Wednesday, 18 October 2023
Adjournment
Wire rope barriers
Wire rope barriers
Bev McARTHUR (Western Victoria) (18:10): (522) My adjournment matter is for the minister for transport and returns to an old theme: the Victorian Auditor-General’s report on Victoria’s regional road barriers 2019–20. It might be a report the minister and his department want to forget. It is difficult to imagine a more damning conclusion: almost $100 million over budget, over time and undermaintained. VAGO found VicRoads:
… failed to properly maintain and monitor the barriers it installed, which increases the risk that they will not perform as intended.
It noted:
If flexible barriers are not properly maintained, then their effectiveness is likely to reduce.
VAGO separately criticised the claimed effectiveness even of undamaged barriers, finding VicRoads did not have strong evidence to support its claims.
The fact that the project was over budget and over time hardly surprised anyone, but what I want to know is how effective the barriers were at preventing crashes and injuries and how much they cost to maintain, both periodically and in response to crashes. Damningly, the Auditor-General’s report showed VicRoads had no proper asset records and could not show ‘key information’ about the ‘location, installation date, state of repair and maintenance schedule’ of their own barriers. You could not make this stuff up. It should be the most basic and simple information conceivable and goes right to the point of my questions on the whole program: how can VicRoads and now the department begin to quantify the success or otherwise of the program if records are not maintained on the number of accidents at each site and on the frequency and cost of accident repair and routine maintenance?
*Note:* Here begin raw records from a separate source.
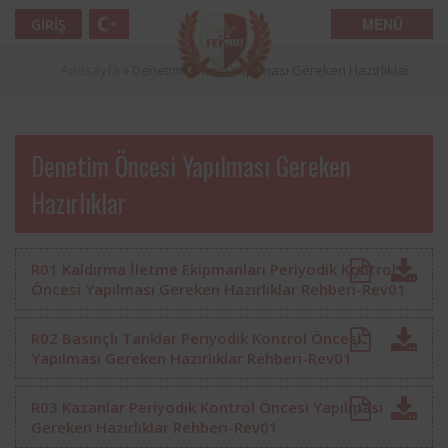
MENÜ
GIRIŞ
Anasayfa
»
Denetim Öncesi Yapılması Gereken Hazırlıklar
Denetim Öncesi Yapılması Gereken
Hazırlıklar
R01 Kaldırma İletme Ekipmanları Periyodik Kontrol
Öncesi Yapılması Gereken Hazırlıklar Rehberi-Rev01
R02 Basınçlı Tanklar Periyodik Kontrol Öncesi
Yapılması Gereken Hazırlıklar Rehberi-Rev01
R03 Kazanlar Periyodik Kontrol Öncesi Yapılması
Gereken Hazırlıklar Rehberi-Rev01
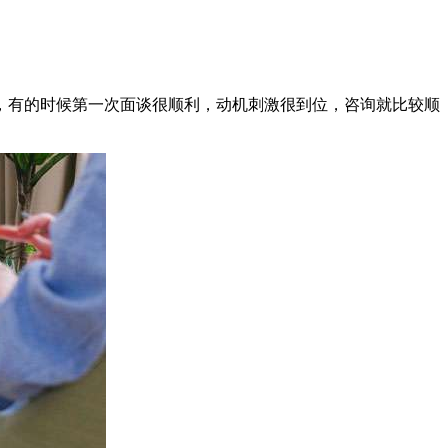
，有的时候第一次面谈很顺利，动机刺激很到位，咨询就比较顺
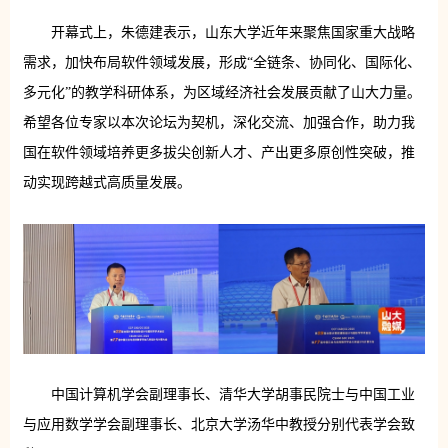
开幕式上，朱德建表示，山东大学近年来聚焦国家重大战略
需求，加快布局软件领域发展，形成“全链条、协同化、国际化、
多元化”的教学科研体系，为区域经济社会发展贡献了山大力量。
希望各位专家以本次论坛为契机，深化交流、加强合作，助力我
国在软件领域培养更多拔尖创新人才、产出更多原创性突破，推
动实现跨越式高质量发展。
中国计算机学会副理事长、清华大学胡事民院士与中国工业
与应用数学学会副理事长、北京大学汤华中教授分别代表学会致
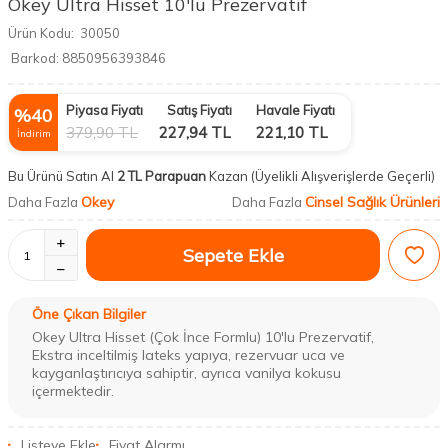
Okey Ultra Hisset 10'lu Prezervatif
Ürün Kodu:
30050
Barkod:
8850956393846
Piyasa Fiyatı
Satış Fiyatı
Havale Fiyatı
%
40
379,90
TL
227,94
TL
221,10
TL
İndirim
Bu Ürünü Satın Al
2 TL Parapuan
Kazan
(Üyelikli Alışverişlerde Geçerli)
Okey
Cinsel Sağlık Ürünleri
Daha Fazla
Daha Fazla
Sepete Ekle
Öne Çıkan Bilgiler
Okey Ultra Hisset (Çok İnce Formlu) 10'lu Prezervatif,
Ekstra inceltilmiş lateks yapıya, rezervuar uca ve
kayganlaştırıcıya sahiptir, ayrıca vanilya kokusu
içermektedir.
Listeye Ekle
Fiyat Alarmı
VAGO certainly agreed. Recommendation 6 of their report, tabled now more than three years ago, was to remedy this baffling failure. Yet in response to my constituency question in March this year the minister revealed this has still not been complied with. The latest response revealed in VAGO’s excellent online data dashboard is that the department has collected information on the location of safety barriers and has developed a database to track and store the information. How basic is that? How on earth could it require a VAGO report to tell them to do it? And, worse, the department’s response to VAGO continues: in preparing to launch this tool for use it has been identified that further system development is required, so it is still not complete. The note attached says ‘In progress – due 28/2/2023’. You can probably guess the action I seek – it is pretty simple: Minister, when will the department comply with best practice, common sense and the Auditor-General’s request and assemble the most basic data, and how can any real evaluation be done without it?